**Required work:**
When a line of the records contains "evenodd", copy it.

• • •

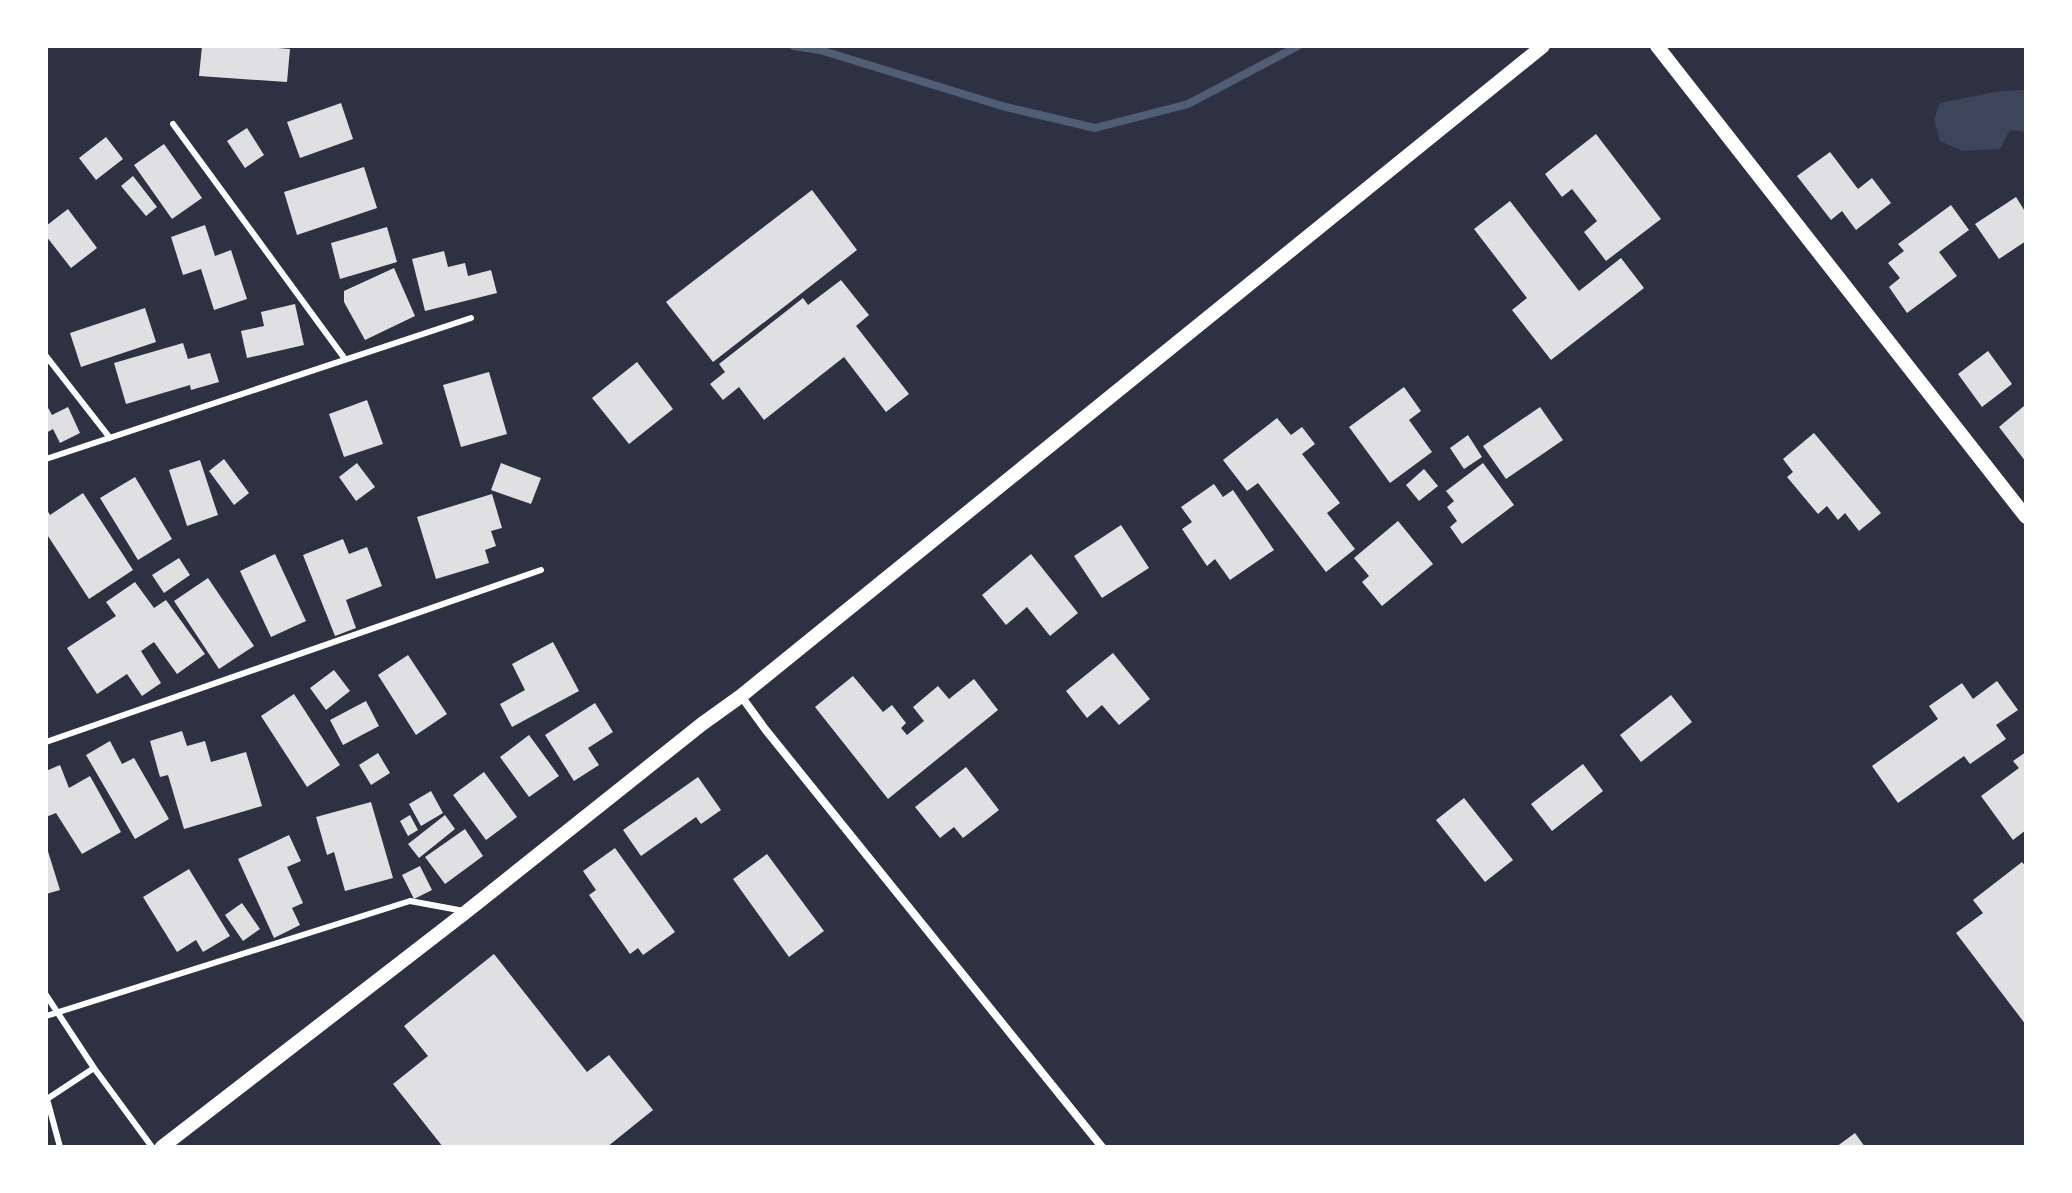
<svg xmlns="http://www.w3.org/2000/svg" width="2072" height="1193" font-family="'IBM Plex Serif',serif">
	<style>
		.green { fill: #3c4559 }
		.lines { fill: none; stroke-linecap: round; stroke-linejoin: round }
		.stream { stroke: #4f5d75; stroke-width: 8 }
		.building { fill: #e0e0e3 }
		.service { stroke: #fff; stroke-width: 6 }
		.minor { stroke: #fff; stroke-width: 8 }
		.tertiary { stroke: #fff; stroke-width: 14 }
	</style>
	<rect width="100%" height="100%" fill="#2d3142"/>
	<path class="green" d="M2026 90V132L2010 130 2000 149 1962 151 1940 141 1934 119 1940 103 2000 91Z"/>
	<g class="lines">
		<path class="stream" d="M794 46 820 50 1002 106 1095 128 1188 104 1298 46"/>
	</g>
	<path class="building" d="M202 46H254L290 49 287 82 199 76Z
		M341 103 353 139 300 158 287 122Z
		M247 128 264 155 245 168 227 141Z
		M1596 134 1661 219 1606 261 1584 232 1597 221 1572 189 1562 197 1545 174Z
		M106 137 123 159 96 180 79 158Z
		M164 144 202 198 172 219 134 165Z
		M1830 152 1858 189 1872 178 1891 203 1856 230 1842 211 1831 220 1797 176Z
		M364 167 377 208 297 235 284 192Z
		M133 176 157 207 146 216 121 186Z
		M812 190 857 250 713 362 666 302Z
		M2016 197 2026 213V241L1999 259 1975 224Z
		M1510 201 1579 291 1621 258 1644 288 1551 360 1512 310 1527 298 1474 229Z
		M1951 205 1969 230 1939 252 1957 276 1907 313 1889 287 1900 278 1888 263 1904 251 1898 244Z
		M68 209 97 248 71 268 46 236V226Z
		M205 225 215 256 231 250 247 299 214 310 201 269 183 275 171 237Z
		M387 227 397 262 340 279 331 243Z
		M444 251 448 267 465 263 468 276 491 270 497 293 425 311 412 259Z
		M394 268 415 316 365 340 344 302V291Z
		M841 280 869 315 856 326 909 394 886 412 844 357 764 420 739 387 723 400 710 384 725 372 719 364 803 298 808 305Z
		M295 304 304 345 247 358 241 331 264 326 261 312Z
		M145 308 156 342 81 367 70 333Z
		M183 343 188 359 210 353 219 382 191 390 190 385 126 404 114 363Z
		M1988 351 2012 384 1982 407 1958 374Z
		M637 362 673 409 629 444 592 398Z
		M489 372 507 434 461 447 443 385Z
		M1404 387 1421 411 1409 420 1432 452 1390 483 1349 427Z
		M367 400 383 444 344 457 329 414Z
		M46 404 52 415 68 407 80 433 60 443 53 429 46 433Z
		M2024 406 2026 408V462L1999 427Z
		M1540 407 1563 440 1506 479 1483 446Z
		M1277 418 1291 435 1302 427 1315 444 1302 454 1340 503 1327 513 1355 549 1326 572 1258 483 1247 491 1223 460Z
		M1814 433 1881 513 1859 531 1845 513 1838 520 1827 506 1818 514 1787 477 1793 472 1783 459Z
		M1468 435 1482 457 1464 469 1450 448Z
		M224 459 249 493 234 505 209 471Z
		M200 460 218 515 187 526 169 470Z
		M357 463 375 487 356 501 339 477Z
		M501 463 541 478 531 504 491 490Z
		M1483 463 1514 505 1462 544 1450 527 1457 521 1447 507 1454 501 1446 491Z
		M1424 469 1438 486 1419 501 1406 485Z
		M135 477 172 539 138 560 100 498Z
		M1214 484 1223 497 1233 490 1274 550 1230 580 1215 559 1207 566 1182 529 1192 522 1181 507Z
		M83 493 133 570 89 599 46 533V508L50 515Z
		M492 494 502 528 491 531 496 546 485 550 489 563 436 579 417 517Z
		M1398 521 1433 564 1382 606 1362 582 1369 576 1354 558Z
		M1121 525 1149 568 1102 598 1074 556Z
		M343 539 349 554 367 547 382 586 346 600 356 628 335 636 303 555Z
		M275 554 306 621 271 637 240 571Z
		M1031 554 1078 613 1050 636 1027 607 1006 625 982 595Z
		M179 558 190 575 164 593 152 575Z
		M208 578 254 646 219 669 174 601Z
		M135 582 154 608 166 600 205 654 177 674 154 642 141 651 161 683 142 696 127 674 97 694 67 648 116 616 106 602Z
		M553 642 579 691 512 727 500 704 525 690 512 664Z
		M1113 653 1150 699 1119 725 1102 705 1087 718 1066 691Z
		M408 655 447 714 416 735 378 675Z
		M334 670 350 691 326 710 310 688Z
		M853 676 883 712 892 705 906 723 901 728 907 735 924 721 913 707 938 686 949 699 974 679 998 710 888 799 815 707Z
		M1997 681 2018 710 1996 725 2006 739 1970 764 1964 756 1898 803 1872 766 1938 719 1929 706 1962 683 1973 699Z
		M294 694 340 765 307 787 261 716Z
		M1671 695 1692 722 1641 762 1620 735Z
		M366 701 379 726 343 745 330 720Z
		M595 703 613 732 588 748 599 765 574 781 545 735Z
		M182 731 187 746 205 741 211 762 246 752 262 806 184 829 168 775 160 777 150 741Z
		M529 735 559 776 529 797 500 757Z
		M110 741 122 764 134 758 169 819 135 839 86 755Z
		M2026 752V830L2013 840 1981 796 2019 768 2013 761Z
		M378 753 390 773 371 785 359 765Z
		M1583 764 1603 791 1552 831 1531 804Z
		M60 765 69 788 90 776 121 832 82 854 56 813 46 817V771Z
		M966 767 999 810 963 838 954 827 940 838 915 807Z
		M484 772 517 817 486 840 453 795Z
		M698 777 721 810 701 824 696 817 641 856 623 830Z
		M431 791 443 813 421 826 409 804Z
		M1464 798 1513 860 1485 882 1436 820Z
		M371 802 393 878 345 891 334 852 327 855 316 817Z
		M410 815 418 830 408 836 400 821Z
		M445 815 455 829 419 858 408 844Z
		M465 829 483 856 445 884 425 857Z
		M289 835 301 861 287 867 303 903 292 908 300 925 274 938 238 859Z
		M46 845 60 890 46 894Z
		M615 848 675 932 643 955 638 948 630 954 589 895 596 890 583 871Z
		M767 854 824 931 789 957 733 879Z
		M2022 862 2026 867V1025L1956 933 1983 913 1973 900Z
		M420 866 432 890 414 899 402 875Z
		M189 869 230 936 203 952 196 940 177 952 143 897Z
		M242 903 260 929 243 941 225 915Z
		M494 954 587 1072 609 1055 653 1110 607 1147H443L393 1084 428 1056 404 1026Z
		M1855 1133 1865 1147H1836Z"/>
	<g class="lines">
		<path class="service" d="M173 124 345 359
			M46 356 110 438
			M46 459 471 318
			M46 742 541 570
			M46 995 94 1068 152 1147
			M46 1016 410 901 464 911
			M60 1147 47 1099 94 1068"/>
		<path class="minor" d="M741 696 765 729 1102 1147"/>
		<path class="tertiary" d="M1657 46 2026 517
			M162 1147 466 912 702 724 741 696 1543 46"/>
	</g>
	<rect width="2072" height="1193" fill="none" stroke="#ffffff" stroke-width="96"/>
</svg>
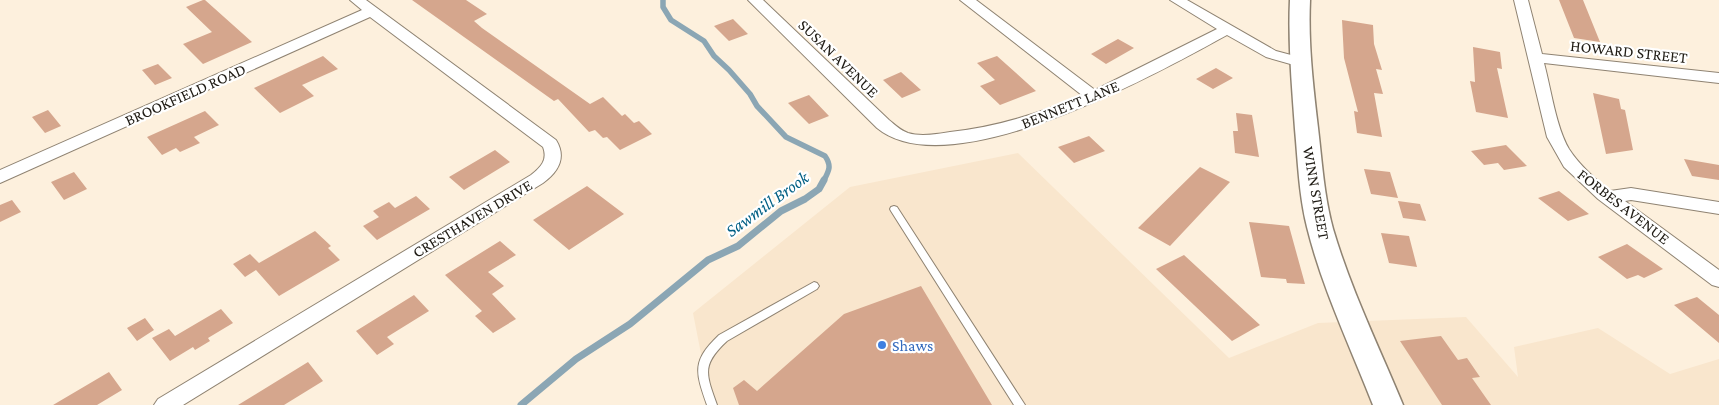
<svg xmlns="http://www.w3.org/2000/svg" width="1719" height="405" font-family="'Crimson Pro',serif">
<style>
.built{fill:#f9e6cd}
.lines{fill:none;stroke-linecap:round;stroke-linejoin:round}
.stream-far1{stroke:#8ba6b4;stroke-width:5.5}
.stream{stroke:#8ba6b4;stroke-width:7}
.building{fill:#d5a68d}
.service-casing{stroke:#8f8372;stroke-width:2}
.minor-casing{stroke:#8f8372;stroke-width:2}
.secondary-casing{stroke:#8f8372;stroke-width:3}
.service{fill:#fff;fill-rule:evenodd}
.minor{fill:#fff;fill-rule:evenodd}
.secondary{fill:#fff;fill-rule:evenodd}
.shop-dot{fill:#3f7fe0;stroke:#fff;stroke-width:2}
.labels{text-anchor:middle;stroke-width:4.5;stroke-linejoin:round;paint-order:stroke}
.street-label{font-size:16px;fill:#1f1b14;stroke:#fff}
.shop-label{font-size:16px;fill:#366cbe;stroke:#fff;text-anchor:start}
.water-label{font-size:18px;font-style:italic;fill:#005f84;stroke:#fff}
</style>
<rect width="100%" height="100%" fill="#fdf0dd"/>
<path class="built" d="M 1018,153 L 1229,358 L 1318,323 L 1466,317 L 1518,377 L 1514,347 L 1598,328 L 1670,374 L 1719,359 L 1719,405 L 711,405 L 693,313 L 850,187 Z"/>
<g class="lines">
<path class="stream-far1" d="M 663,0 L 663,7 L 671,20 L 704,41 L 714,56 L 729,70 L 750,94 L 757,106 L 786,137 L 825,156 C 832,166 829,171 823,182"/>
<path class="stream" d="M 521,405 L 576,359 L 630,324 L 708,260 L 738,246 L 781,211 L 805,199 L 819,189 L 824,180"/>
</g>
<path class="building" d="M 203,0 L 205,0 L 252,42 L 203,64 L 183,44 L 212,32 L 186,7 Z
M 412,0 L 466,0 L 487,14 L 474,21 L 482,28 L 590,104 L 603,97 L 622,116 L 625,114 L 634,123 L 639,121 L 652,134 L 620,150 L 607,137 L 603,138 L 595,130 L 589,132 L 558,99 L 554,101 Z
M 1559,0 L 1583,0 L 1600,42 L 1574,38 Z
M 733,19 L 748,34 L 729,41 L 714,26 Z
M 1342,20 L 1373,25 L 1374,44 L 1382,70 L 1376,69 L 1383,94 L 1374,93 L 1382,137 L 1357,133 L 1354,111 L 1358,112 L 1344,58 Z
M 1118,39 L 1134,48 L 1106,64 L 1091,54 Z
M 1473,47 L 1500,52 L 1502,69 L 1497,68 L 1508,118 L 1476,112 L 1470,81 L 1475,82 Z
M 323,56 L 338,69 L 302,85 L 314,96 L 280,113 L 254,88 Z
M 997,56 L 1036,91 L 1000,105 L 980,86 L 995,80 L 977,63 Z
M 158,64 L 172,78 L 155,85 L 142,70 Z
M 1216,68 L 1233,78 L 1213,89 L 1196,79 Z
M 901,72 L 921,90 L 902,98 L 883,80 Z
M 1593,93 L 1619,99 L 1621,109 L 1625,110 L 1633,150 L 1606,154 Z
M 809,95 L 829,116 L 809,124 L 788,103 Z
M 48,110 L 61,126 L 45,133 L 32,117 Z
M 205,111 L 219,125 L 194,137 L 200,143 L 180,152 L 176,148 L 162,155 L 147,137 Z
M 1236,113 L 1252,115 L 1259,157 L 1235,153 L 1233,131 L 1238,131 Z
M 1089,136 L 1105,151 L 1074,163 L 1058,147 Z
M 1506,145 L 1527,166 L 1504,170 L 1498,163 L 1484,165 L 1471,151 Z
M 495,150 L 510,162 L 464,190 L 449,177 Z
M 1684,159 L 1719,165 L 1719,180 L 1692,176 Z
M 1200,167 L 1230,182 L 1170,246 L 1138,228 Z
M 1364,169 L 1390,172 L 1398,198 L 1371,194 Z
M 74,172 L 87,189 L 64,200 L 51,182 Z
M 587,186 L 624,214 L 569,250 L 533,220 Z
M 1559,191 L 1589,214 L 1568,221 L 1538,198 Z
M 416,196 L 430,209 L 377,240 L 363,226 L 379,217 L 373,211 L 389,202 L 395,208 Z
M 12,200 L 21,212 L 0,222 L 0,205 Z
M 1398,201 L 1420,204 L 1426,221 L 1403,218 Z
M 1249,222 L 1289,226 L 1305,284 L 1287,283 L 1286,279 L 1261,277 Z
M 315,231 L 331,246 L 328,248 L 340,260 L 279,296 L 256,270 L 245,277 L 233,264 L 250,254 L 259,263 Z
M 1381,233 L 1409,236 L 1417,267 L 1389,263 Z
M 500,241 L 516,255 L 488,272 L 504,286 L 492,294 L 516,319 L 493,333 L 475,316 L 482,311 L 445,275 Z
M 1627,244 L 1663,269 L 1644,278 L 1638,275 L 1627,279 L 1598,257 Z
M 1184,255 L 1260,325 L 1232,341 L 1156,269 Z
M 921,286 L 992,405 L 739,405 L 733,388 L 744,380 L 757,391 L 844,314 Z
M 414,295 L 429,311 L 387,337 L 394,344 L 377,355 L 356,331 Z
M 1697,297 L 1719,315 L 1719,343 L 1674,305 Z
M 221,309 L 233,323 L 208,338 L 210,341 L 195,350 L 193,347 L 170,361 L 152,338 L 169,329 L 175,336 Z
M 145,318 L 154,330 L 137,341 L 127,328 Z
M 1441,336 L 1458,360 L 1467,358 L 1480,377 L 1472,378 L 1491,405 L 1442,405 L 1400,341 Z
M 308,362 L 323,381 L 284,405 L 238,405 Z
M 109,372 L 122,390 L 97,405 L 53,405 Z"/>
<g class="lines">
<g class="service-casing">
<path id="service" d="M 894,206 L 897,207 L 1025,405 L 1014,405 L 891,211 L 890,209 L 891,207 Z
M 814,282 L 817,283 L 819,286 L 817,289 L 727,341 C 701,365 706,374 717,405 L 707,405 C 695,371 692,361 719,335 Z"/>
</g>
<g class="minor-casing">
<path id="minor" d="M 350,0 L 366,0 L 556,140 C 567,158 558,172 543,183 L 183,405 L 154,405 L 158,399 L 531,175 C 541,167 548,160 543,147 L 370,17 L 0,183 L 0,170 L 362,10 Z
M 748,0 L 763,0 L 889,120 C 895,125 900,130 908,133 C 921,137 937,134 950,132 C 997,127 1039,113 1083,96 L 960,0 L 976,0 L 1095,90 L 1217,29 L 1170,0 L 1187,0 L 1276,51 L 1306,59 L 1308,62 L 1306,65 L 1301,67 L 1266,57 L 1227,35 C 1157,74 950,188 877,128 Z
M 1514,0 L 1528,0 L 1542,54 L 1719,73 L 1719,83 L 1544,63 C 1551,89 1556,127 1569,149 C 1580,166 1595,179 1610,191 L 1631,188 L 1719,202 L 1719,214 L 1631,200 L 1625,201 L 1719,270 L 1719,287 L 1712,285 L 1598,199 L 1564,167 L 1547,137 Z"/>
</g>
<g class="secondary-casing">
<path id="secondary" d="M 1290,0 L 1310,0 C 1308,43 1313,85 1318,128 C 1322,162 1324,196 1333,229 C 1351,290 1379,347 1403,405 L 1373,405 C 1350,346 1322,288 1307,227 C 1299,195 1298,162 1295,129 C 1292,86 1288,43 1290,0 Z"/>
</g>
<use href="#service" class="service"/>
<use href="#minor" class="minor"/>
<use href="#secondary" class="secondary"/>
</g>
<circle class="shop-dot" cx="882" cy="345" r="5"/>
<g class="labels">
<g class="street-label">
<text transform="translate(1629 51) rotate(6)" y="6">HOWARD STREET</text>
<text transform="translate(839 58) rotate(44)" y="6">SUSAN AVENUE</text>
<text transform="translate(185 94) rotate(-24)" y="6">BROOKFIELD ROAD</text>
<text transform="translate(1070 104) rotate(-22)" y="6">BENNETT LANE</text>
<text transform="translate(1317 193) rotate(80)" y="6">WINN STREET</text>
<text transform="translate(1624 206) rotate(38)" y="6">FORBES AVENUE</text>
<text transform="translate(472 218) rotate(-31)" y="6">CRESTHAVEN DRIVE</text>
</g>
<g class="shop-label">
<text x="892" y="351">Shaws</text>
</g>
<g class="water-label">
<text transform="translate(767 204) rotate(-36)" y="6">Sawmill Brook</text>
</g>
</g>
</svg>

• • •

**Finished task:**
.service{fill:#fff;fill-rule:evenodd}
.minor{fill:#fff;fill-rule:evenodd}
.secondary{fill:#fff;fill-rule:evenodd}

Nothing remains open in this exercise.